Task description: Reproduce the records that follow in full, excluding any picture they contain.

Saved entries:
════

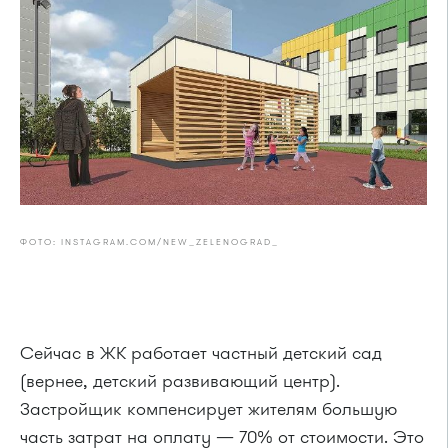
ФОТО: INSTAGRAM.COM/NEW_ZELENOGRAD_
Сейчас в ЖК работает частный детский сад
(вернее, детский развивающий центр).
Застройщик компенсирует жителям большую
часть затрат на оплату — 70% от стоимости. Это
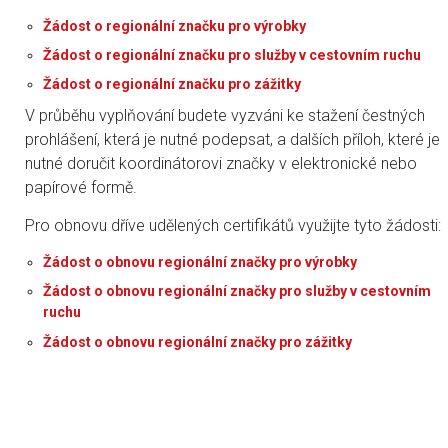
Žádost o regionální značku pro výrobky
Žádost o regionální značku pro služby v cestovním ruchu
Žádost o regionální značku pro zážitky
V průběhu vyplňování budete vyzváni ke stažení čestných
prohlášení, která je nutné podepsat, a dalších příloh, které je
nutné doručit koordinátorovi značky v elektronické nebo
papírové formě.
Pro obnovu dříve udělených certifikátů využijte tyto žádosti:
Žádost o obnovu regionální značky pro výrobky
Žádost o obnovu regionální značky pro služby v cestovním
ruchu
Žádost o obnovu regionální značky pro zážitky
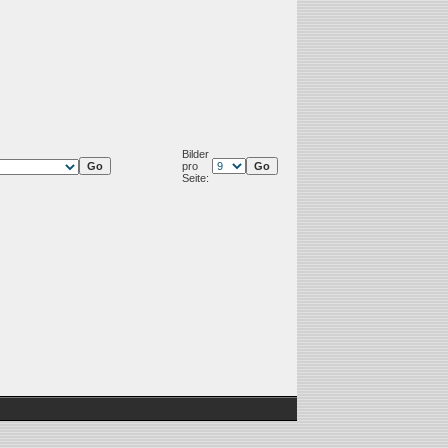
Bilder
pro
Seite:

════

Task response:
ФОТО: INSTAGRAM.COM/NEW_ZELENOGRAD_
Сейчас в ЖК работает частный детский сад
(вернее, детский развивающий центр).
Застройщик компенсирует жителям большую
часть затрат на оплату — 70% от стоимости. Это
Žádost o regionální značku pro výrobky
Žádost o regionální značku pro služby v cestovním ruchu
Žádost o regionální značku pro zážitky
V průběhu vyplňování budete vyzváni ke stažení čestných
prohlášení, která je nutné podepsat, a dalších příloh, které je
nutné doručit koordinátorovi značky v elektronické nebo
papírové formě.
Pro obnovu dříve udělených certifikátů využijte tyto žádosti:
Žádost o obnovu regionální značky pro výrobky
Žádost o obnovu regionální značky pro služby v cestovním
ruchu
Žádost o obnovu regionální značky pro zážitky
Bilder
pro
Seite:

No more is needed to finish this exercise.